A line-up of the senior staff - photo undated, but probably taken not long after opening (1909). Back row, left to right: Inspector Brown, Inspector Leitch and Inspector Duncan. Front row: Chief Inspector Menzies, two clerkesses, and the manager, Mr Shepherd.
A blow-up of the above photo showing Inspector Leitch. The uniform is a standard style for this grade, used by numerous tramway systems throughout the country.
Another blow-up, this time of Chief Inspector Menzies.
Inspector Rennie with Tramcar No 39 at the Rosyth terminus - photo undated, but definitely post Great War. The uniform is identical to that seen in the earlier photo above. Note the chevrons on the lower sleeves.
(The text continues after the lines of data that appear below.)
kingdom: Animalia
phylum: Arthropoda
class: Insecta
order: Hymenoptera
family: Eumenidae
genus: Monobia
A shot with three inspectors and what appear to be depot staff - photo undated, but probably taken in the 1930s. The inspectors' uniforms still bear embroidered grades, but the jacket is now a more modern double-breasted design with lapels.
A blow-up of the above photo showing one of the new style jackets.
Dunfermine and District Tramways Inspector's cap badge - brass. This badge is somewhat of a mystery, firstly due to its curious American styling, and secondly, because there is no sign (in the photographic record) of it ever being worn. Alan Brotchie Collection.
Conductress and motorman with Tramcar No 22 at Cowdenbeath Depot - photo undated, but probably taken during the Great War or shortly afterwards, given that the destination box is still above the top rail (these were moved to below the canopy in the early 1920s). The conductress appears to be wearing a makeshift uniform with her own hat.
A couple of conductresses and a motorman pose for the cameraman on the platform of Rumblingwell-bound Tramcar No 12 - photo undated, but probably taken in the early 1920s (the destination box is below the canopy). The lady on the right is wearing a uniform with a cap and oval cap badge, but the lady on the left appears to be completely in informal attire.
Another photo of a conductress - date uncertain - but one in which a long uniform coat is clearly being worn, along with a peaked cap bearing a cap badge, probably a regimental sweetheart badge.